投資事業組合が連結や持分法の対象とすべき子会社または関連会社の範囲に含まれる場合があることは明らかであり、連結原則などに従って、会社と同様に支配力基準および影響力基準を適用することとなります。

しかしながら、近時、投資事業組合に係る不適切な会計処理が指摘されており、その適用に関する取り扱いをより明確にすることが必要ではないかという意見があることから、本実務対応報告では、投資事業組合に対する支配力および影響力基準の適用について、実務上の取り扱いを示すこととしたものです。

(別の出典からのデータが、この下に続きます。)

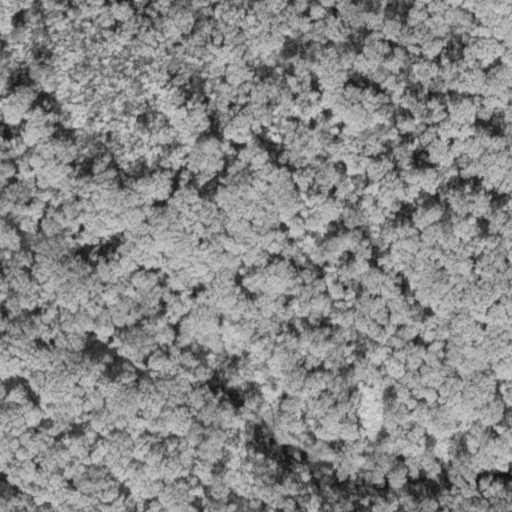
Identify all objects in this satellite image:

本実務対応報告は、現行の連結原則などの下での実務上の取り扱いを明確化したものであり、新たな取り扱いを示すものではありません。

なので,新ルールということでもなし。もっぱら投資事業組合を連結の対象とするための指針という受けとめ方ができると思う。

 

新ルールの対象がJ-SOX法のように公開企業だけに限定されているのではなく、世の中のほとんどを占める未公開企業を含めた全企業であるためだ。中小企業で、特にリスク分散のために事業組合のような仕組みを多用する企業には大きなインパクトが生じる。

「世の中のほとんどを占める未公開企業」が依拠する(であろう)会社法によると,

404条第1

会計監査人設置会社は,(中略)連結計算書類を作成することができる。

404条第3

事業年度の末日において大会社であって証券取引法第
24条第1項の規定により有価証券報告書を内閣総理大臣に提出しなければならないものは,当該事業年度に係る連結計算書類を作成しなければならない。

とあるので,世の中の未公開企業(のほとんど)は,連結計算書類を作る必要はなさそう。

あと,あがっている具体例とか,用語の使い方(「焦げ付きの引当金」って?中途で失敗したのが分かったら実現損失だ)とか,「むー。」な感じです。

 

個人的な論点メモ。

  • 会計ルールが企業活動を阻害するのか?
  • 例外ルールの設定は実質を損なう抜け道にならないか?あるいは別の補完的なルールを必要とするのではないか?(例としては現行のリース会計)

 

あ,連結計算書類を作ってなくても,任意組合や匿名組合とかへの出資は,計算書類に反映させないといけないのです。

金融商品会計に関する実務指針第132

(前略)原則として,組合等の財産の持分相当額を出資金(中略)として計上し,組合等の営業により獲得した損益の持分相当額を当期の損益として計上する。(後略)

金融商品会計基準を厳密に適用すると,ですけど。